# Homework Help: Chain Rule (with fractions)

1. Aug 26, 2009

### TheAkuma

Okay, I know how to differentiate regular functions. But when it comes to fractions, I'm hopeless. This may be an extremely simple one to some, here is the function; "1/4x-7"
I have to differentiate that using the chain rule.

I think that u=4x-7, but im not sure. As i said, im horrible when it comes to fractions in the chain rule.

2. Aug 26, 2009

### HallsofIvy

First, what exactly is your function? Is it (1/4)x- 7 or 1/(4x)- 7 or 1/(4x- 7)?

Since you say "I think that u=4x-7", I assume it is 1/(4x- 7). As for what "u" is, that's your choice. TRY something and see if it works. If you choose u= 4x- 7 then 1/(4x-7)= 1/u= u-1. Can you differentiate that? And you certainly ought to be able to differentiate u= 4x-7 (the derivative of a linear function is just its slope). Finally, the chain rule says
$$\frac{df}{dx}= \frac{df}{du}\frac{du}{dx}$$.

3. Aug 26, 2009

### TheAkuma

well the function is actually 1/4x-7. there is no brackets so i naturally assumed u=4x-7. I get it how the answer is -4/(4x-7)2 but why is it squared? i was thinking 1/u X -4 where u=4x-7. What I want to know now is why is the u squared?

4. Aug 26, 2009

### TheAkuma

Ohh! when there is a power of at the bottom of the fraction, does it go up? like from to the power of one it'll go up to the power of 2?

5. Aug 26, 2009

### Staff: Mentor

I'm guessing that your function is written in your text or worksheet like this:
$$\frac{1}{4x - 7}$$

When you write it on a single line, you have to put parentheses around the terms in the denominator. IOW, like this: 1/(4x - 7).

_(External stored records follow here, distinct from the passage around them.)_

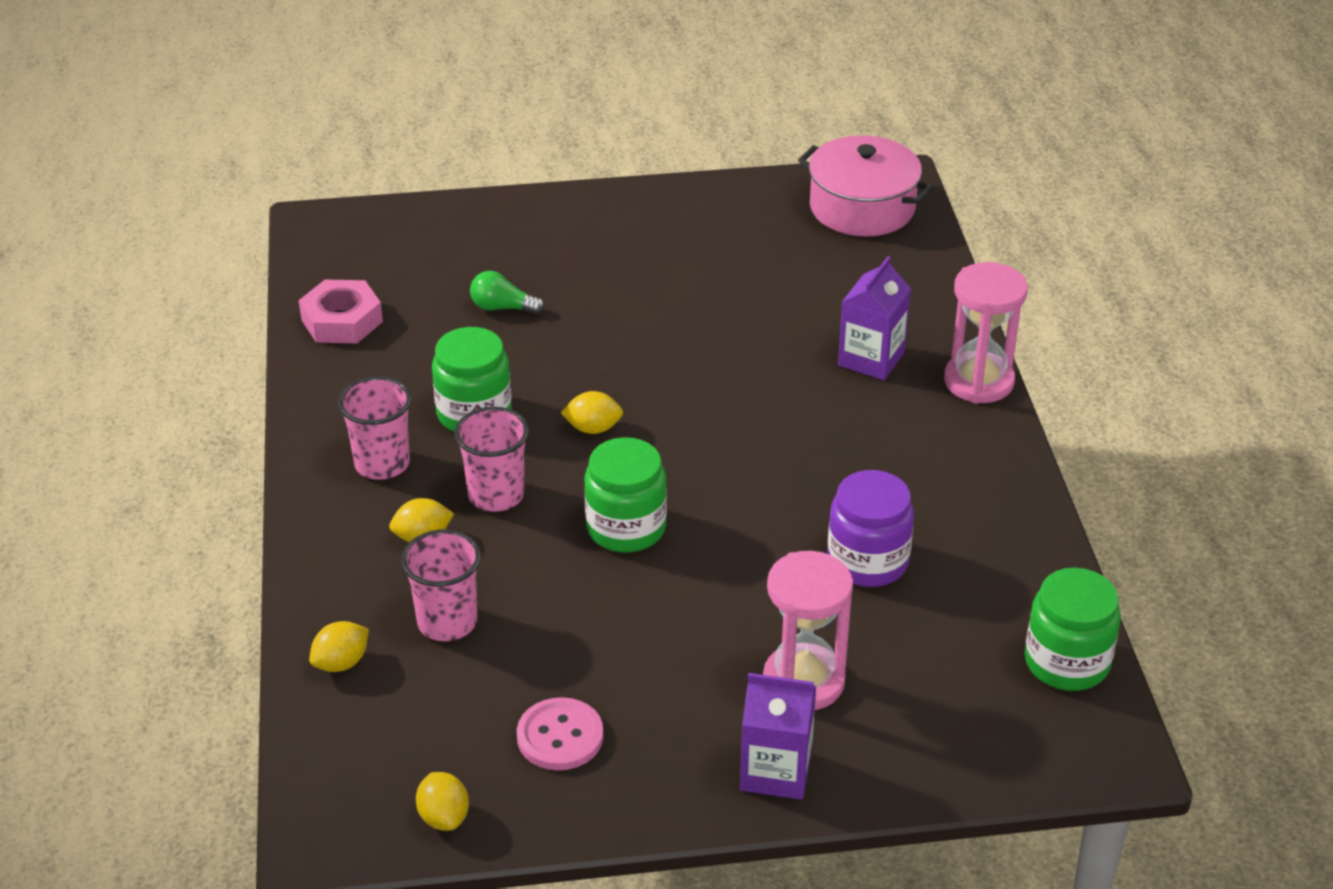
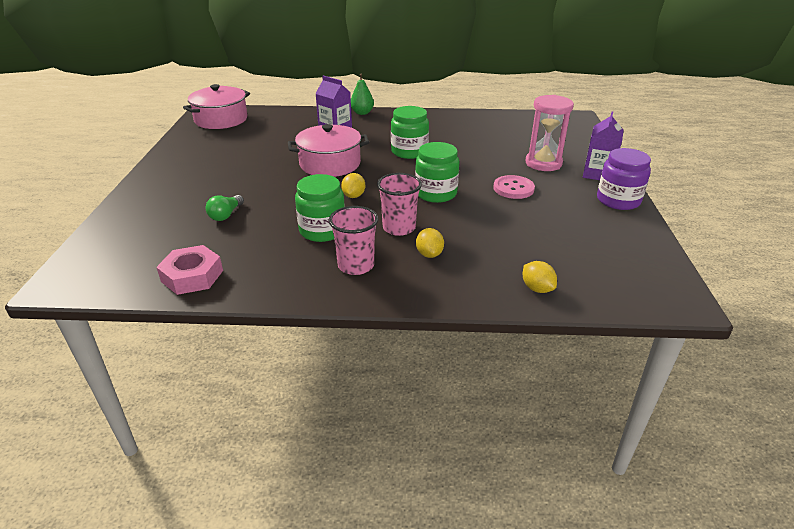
camera: 80 degrees left, 5 degrees down
(444, 817) = (651, 258): yellow lemon -> none
(447, 622) = (503, 249): pink cup -> none
(560, 736) = (586, 221): pink button -> pink button (513, 188)
(709, 380) = (330, 164): none -> pink pot
(867, 561) = (470, 144): purple jar -> purple jar (618, 200)
(978, 381) = (362, 113): pink hourglass -> green pear
(1066, 662) = (530, 118): green jar -> green jar (409, 152)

The way you wrote it, without parentheses, would be interpreted like this:
$$\frac{1}{4} x - 7$$

BTW, why did you post this under Precalculus Mathematics? This is obviously a calculus problem.

6. Aug 26, 2009

### HallsofIvy

$$\frac{1}{x^2}= x^{-2}$$ and the derivative of $x^n$ is $nx^{n-1}$ where n is any number [As GibZ pointed out- any number except -1!]. If n= -2 what does that give you?

(You could also do that problem using the "quotient rule": the derivative of u(x)/v(x)= (u'v- uv')/v2. If u=1 and v= x2, what does that give you?

Last edited by a moderator: Aug 27, 2009
7. Aug 26, 2009

### TheAkuma

Well my teacher told me that this is sort of like the introduction to calculus.

8. Aug 27, 2009

### Gib Z

Careful! Not if n=0 !. =]

TheAkuma: Introduction or not, please post under the calculus section. If helps the homework helpers out if they know what kind of things to expect to help people with.